Lowland rain forest predominates below 400 meters elevation on all the smaller islands, and in the southeast-facing lowlands of Viti Levu and Vanua Levu. Common trees include Degeneria vitiensis, Pandanus joskei, Myristica macrantha, Endiandra gillespiei, Agathis macrophylla, Calophyllum vitiense, Canarium vitiense, Calophyllum neo-ebudicum, Syzygium spp., and Garcinia myrtifolia. Other lowland forest trees in Wallis and Futuna include Rhus taitensis, Elaeocarpus angustifolius, Elaeocarpus tonganus, Planchonella spp., Pometia pinnata, and Myristica inutilis.

Montane rain forests are found on windy slopes from 400 to 600 meters elevation. Temperatures are 4 to 6 °C cooler than in the coastal lowlands. The windy conditions creates a low, stunted forest characterized by the trees Agathis vitiensis, Podocarpus spp., Calophyllum vitiense, Endospermum macrophyllum, Myristica castaneifolia, Didymocheton spp., and Metrosideros vitiensis.

The cloud forests occur between 600 and 900 meters elevation on the larger Fijian islands and on Futuna. Rainfall is higher than the lowlands, exceeding 4500 mm per year in most areas. Temperatures are cooler, ranging from 10 to 20 °C. The cloud forest trees form a dense canopy about seven meters high. Common trees include tree ferns (Cyathea spp.), Epicharis gillespieana, Hernandia moerenhoutiana, Fagraea spp., Syzygium spp., and Macaranga seemannii. Leptopteris ferns and the climbers Freycinetia spp. are abundant.

1,769 vascular plants are native to Fiji, of which 1,350 are native to moist forests. About 23% of Fiji's native plants are endemic. Fiji has one endemic plant family, Degeneriaceae, which includes two species of trees distantly related to magnolias. Two monotypic genera, Gillespiea and Hedstromia in family Rubiaceae, are endemic to Fiji. There are 24 native species of palms, mostly endemic. There are 10 native species of gymnosperms, including the Fijian endemics Acmopyle sahniana (Viti Levu), Dacrydium nausoriense (western Viti Levu), Podocarpus affinis (Viti Levu), Podocarpus decipiens (Viti Levu), and Podocarpus degeneri (Viti Levu and Vanua Levu).

==Fauna==
The ancestors of Fiji's land animals arrived via long-distance dispersal. There are many endemic species, and some are limited to one or two islands.

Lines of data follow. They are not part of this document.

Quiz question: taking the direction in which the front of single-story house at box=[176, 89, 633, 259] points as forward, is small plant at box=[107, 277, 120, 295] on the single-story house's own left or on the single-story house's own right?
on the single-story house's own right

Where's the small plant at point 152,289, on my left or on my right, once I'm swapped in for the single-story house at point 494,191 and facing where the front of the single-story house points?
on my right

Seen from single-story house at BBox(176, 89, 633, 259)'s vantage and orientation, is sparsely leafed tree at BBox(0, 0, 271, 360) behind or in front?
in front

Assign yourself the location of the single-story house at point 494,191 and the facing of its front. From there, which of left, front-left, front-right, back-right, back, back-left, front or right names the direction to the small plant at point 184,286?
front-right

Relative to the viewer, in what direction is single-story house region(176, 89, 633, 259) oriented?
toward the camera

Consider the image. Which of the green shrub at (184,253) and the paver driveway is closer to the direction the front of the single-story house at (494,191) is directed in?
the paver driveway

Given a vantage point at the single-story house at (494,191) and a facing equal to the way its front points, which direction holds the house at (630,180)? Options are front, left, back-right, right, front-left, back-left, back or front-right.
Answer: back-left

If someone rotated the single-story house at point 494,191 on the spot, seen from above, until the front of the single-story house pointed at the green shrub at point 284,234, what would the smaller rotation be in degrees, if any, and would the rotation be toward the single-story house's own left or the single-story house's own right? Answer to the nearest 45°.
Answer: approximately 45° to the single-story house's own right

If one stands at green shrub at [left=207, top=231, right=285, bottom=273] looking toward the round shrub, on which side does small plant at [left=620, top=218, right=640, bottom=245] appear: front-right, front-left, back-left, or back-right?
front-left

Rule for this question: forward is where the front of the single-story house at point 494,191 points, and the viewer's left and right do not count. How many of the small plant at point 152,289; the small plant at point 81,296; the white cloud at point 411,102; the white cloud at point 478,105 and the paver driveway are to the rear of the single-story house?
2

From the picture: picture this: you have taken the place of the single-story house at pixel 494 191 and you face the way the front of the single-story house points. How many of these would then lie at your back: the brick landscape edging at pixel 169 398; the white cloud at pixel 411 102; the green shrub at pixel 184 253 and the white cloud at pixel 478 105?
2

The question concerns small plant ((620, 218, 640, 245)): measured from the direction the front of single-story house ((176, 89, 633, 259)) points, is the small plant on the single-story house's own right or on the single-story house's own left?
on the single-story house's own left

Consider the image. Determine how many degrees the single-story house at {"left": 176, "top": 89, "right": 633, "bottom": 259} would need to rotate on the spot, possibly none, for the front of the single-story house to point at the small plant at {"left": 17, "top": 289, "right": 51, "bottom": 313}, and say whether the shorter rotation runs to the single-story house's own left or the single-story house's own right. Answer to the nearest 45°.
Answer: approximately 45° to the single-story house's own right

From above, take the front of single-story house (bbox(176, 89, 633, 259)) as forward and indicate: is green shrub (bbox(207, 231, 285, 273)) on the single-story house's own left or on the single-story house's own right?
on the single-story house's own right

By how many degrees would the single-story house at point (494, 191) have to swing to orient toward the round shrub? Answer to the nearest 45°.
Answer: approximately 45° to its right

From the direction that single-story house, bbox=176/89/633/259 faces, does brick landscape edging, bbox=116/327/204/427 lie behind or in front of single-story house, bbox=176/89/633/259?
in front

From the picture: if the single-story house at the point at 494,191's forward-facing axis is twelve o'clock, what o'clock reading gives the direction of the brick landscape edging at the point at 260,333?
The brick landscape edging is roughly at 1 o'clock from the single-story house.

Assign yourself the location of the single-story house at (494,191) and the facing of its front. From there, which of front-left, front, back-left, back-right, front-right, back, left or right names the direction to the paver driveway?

Fiji has 177 species of birds, including 31 endemic species. The islands have four endemic doves, the orange fruit dove (Ptilinopus victor), golden fruit dove (P. luteovirens), whistling fruit dove (P. layardi), and Barking imperial pigeon (Ducula latrans). The collared lory (Phigys solitarius), red-throated lorikeet (Charmosyna amabilis), and masked shining parrot (Prosopeia personata), are endemic; the red shining parrot (Prosopeia tabuensis) is a Fijian endemic that was introduced to Tonga in ancient times. The bar-winged rail (Rallus poecilopterus) is endemic to Viti Levu and Vanua Levu, and may be extinct.

The silktails (Lamprolia) are a Fijian endemic genus with two species – the Taveuni silktail (Lamprolia victoriae) is limited to Taveuni, and the Natewa silktail (Lamprolia klinesmithi) to Vanua Levu. The long-legged warbler (Cincloramphus rufus) and pink-billed parrotfinch (Erythrura kleinschmidti) are also endemic.

Bats are the only native terrestrial mammals in the ecoregion. The Fijian monkey-faced bat (Pteralopex acrodonta) is endemic, and the Fijian mastiff bat (Chaerephon bregullae) is found in the Fijian Islands and Vanuatu.

Endemic reptiles include the Fiji crested iguana (Brachylophus vitiensis), Lau banded iguana (Brachylophus fasciatus), and Fiji snake (Ogmodon vitianus).

The endemic Fiji ground frog (Cornufer vitianus) and Fiji tree frog (Platymantis vitiensis) are the easternmost native amphibians in the Oceanian realm.

==Protected areas==
A 2017 assessment found that 598 km^{2}, or 6%, of the ecoregion is in protected areas. Protected areas include Sovi Basin Protected Area (20.0 km^{2}), Nadarivatu Forest Reserve, Tomaniivi Nature Reserve (11.04 km^{2}), and Colo-i-suva Forest Reserve (4.97 km^{2}) on Viti Levu, and the contiguous Ravilevu Nature Reserve (40.2 km^{2}) and Bouma Lavena Recreation Reserve (37.69 km^{2}) on Taveuni.